At a Pioneering Maine School, Skeptics Become Believers
Leavitt Area High School
Turner, Maine, USA
School Woodchip Heating System
Heating Capacity (output): 1.3MW (4.5 MMBtu/hr)
Year Installed: 1999
Thermal Output: Hot water
Leavitt High School PDF
When Leavitt Area High School in rural Turner, Maine proposed installing a woodchip boiler as part of a reconstruction project in the late 1990s, one key early supporter was Ralph Caldwell. Well-known and plain-spoken, the local farmer and businessman was already using chip boilers in several houses he owned. Leavitt High had been using electric heat, and was looking to become the first school in Maine to go with a chip system.
“Our superintendent then, he’s moved along now, but he’d pick out some of us who are sort of movers and shakers, the people who can give you grief—and he’d get you on the committee,” Caldwell recalls with a chuckle. “If you get the people who are going to give you a hard time on board, it goes a lot calmer. Once you’ve committed them, the rest isn’t a problem.”

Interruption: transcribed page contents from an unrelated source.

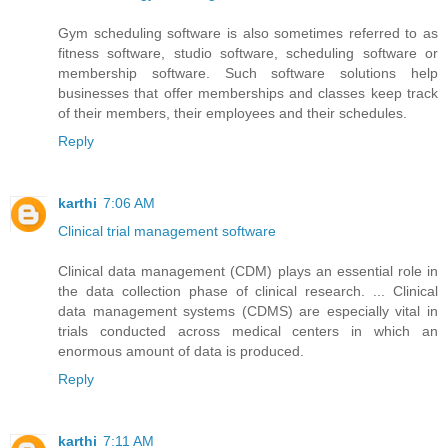
Gym scheduling software is also sometimes referred to as
fitness software, studio software, scheduling software or
membership software. Such software solutions help
businesses that offer memberships and classes keep track
of their members, their employees and their schedules.
Reply
karthi
7:06 AM
Clinical trial management software
Clinical data management (CDM) plays an essential role in
the data collection phase of clinical research. ... Clinical
data management systems (CDMS) are especially vital in
trials conducted across medical centers in which an
enormous amount of data is produced.
Reply
karthi
7:11 AM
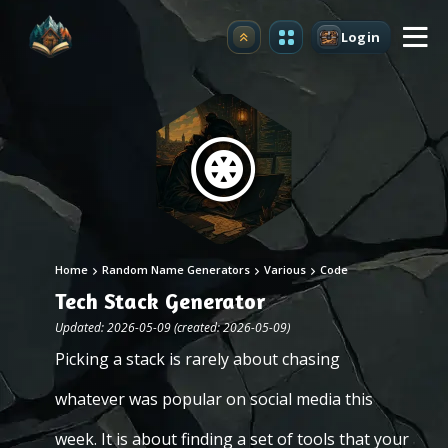
Login
Upgrade
Home
Random Name Generators
Various
Code
Tech Stack Generator
Updated: 2026-05-09 (created: 2026-05-09)
Picking a stack is rarely about chasing
whatever was popular on social media this
week. It is about finding a set of tools that your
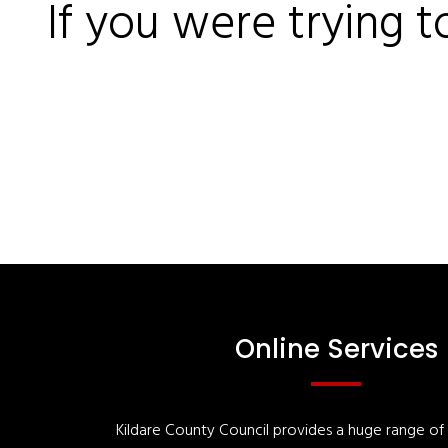
If you were trying t
Online Services
Kildare County Council provides a huge range of '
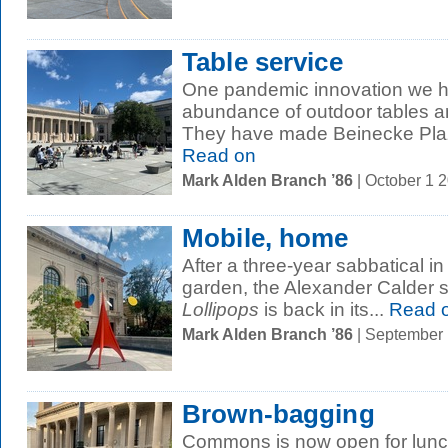
Table service
One pandemic innovation we h
abundance of outdoor tables a
They have made Beinecke Plaza
Read on
Mark Alden Branch ’86
| October 1 
Mobile, home
After a three-year sabbatical in
garden, the Alexander Calder 
Lollipops
is back in its...
Read 
Mark Alden Branch ’86
| September
Brown-bagging
Commons is now open for lunch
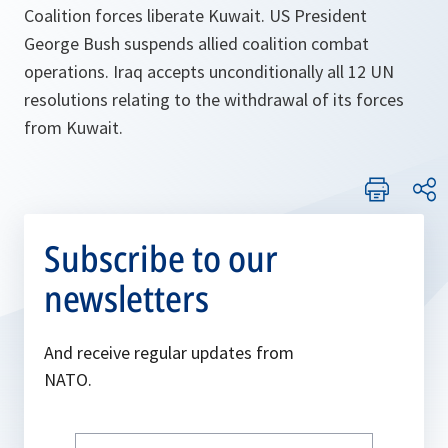
Coalition forces liberate Kuwait. US President
George Bush suspends allied coalition combat
operations. Iraq accepts unconditionally all 12 UN
resolutions relating to the withdrawal of its forces
from Kuwait.
Subscribe to our
newsletters
And receive regular updates from
NATO.
Write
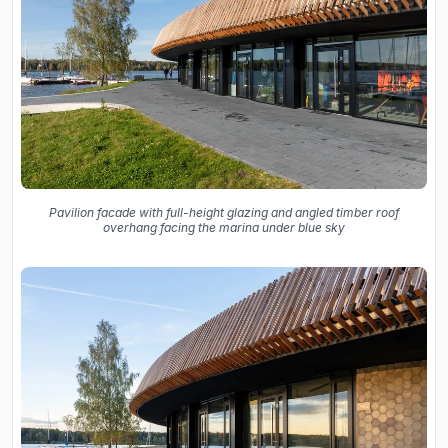
Pavilion facade with full-height glazing and angled timber roof
overhang facing the marina under blue sky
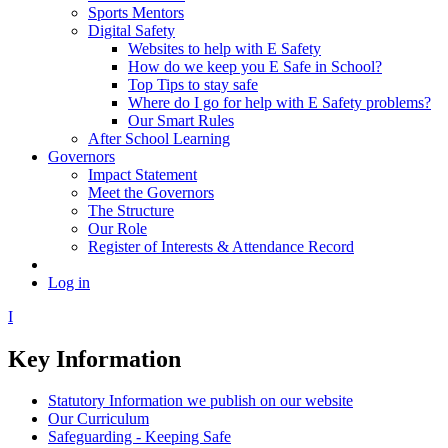
Sports Mentors
Digital Safety
Websites to help with E Safety
How do we keep you E Safe in School?
Top Tips to stay safe
Where do I go for help with E Safety problems?
Our Smart Rules
After School Learning
Governors
Impact Statement
Meet the Governors
The Structure
Our Role
Register of Interests & Attendance Record
Log in
I
Key Information
Statutory Information we publish on our website
Our Curriculum
Safeguarding - Keeping Safe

Not that there wasn’t skepticism. The state of Maine was putting up 80 percent of the funding for the construction budget, and officials were leery enough of the chip system—it would be the first in a Maine school—to insist that its oil-fired backup burner be big enough to meet 100 percent of the need. The maintenance staff was also a bit concerned that the chip system would be an operation and maintenance headache at Leavitt High, which serves about 750 students from the towns of Turner, Leeds, and Greene in south-central Maine.
Townspeople approved the project in a local vote—and a 4.5 MMBtu/hour chip system, with a 6 MMBtu/hour oil backup boiler, was installed during summer and fall 1999.
“I was very involved that first winter that it went in, and then I got busy with other things,” Caldwell remembers. “During April vacation, I happened to meet the guy who was seeing to maintenance, so I asked him how the winter had gone. He didn’t say anything. I said, ‘Geez, was it that bad?’ He said, ‘Geez, the damn thing worked pretty good—and I’d damn well tell you if it didn’t!”
"It Tells Us What It Wants"
In its first years of operation, the chip system proved itself nicely. From 2002-03 through the 2006-07 school year, the wood-fired boiler met 84 percent of the school’s heat and hot water needs—and it saved an estimated total of $214,000 in energy costs compared to using all oil, says an independent study of the system’s costs and performance.
Commissioned in 2007 by the Maine Department of Education in response to growing interest among other schools in chip systems, the study by CCI, Inc., of Augusta found that the fuel-cost savings generated by Leavitt’s chip system were rising dramatically along with oil prices. In 2002-03, Leavitt’s total energy-cost savings, projected against current fuel-oil prices, was $20,582. In 2006-07, it was $53,113.
The chip system had so far required only one repair, a $1,200 patching of the firebox lining. Operation requirements, while slightly greater than for an oil burner, are not a burden, says Gene Jordan, a member of the school’s maintenance staff who has been involved with the system since it was installed.
“It’s been pretty decent to us,” Jordan says. “It’s got a lot of moving parts, so a guy spends about an hour a day, keeping it clean. We’ve learned that if you keep it dusted down, it runs better. It tells us pretty well what it wants.”
Jordan says the oil burner is used mainly during the off-peak heating months, and is fired to full capacity only about 3 percnet of the time. Even that may lessen as the school moves to use the chip burner to provide hot water during autumn and spring.
“This last year, we ran chips right up till June, just for hot water,” Jordan says. “We also have a gas hot-water heater, to use in summer.”
"Take Lots of Pictures"
These days, Leavitt High School draws a fair amount of interest from other Maine schools that are considering chip boilers. “Oh. they promote it, now,” Ralph Caldwell quips.
Gene Jordan says that when visitors ask about chip systems, he advises them to make sure they get a good supply of uniform-quality chips. Leavitt uses green hardwood mill chips, supplied by an area broker and mainly generated by Maine Wood Turning in New Vineyard. A consultant for another school project found that chip availability in forest-rich Maine shouldn’t be an issue.
Leavitt’s 60-ton chip bin takes delivery of a 33-ton load about once a week during heating season—and the bin’s design requires some shoveling to spread the load. If he were planning a new system, Jordan said he would design a bin that would spread its load evenly without extra labor.
Other than that, he advises only to go look at a working system, just as the Leavitt folks did.
“Take a digital camera, and take lots of pictures—because when you get back, somebody’s always asking you things. If you’ve got it in color so they can see it, see what you’ve been looking at, that’s really helpful.”
“I got no complaints, no problems,” adds Ralph Caldwell. “Delighted we did it. But gasification is the next step up.”